[Page-level text extractions]
_ _ _ _
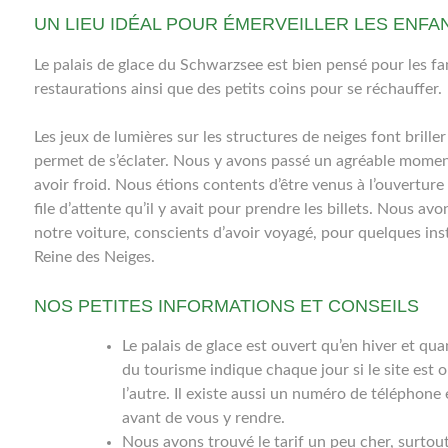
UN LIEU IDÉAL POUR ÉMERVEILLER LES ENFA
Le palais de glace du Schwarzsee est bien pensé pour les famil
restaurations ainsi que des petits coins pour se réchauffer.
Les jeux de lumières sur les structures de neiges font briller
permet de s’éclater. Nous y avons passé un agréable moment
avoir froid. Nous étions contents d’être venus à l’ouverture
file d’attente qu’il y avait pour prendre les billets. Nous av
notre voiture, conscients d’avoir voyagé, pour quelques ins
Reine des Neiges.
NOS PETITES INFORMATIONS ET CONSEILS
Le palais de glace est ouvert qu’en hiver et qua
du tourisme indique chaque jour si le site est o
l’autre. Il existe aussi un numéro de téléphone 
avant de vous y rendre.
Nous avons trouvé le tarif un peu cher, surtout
_ _ _ _
Write out every line from the entries where "Nous" appears.

Answer box
permet de s’éclater. Nous y avons passé un agréable moment
avoir froid. Nous étions contents d’être venus à l’ouverture
file d’attente qu’il y avait pour prendre les billets. Nous av
Nous avons trouvé le tarif un peu cher, surtout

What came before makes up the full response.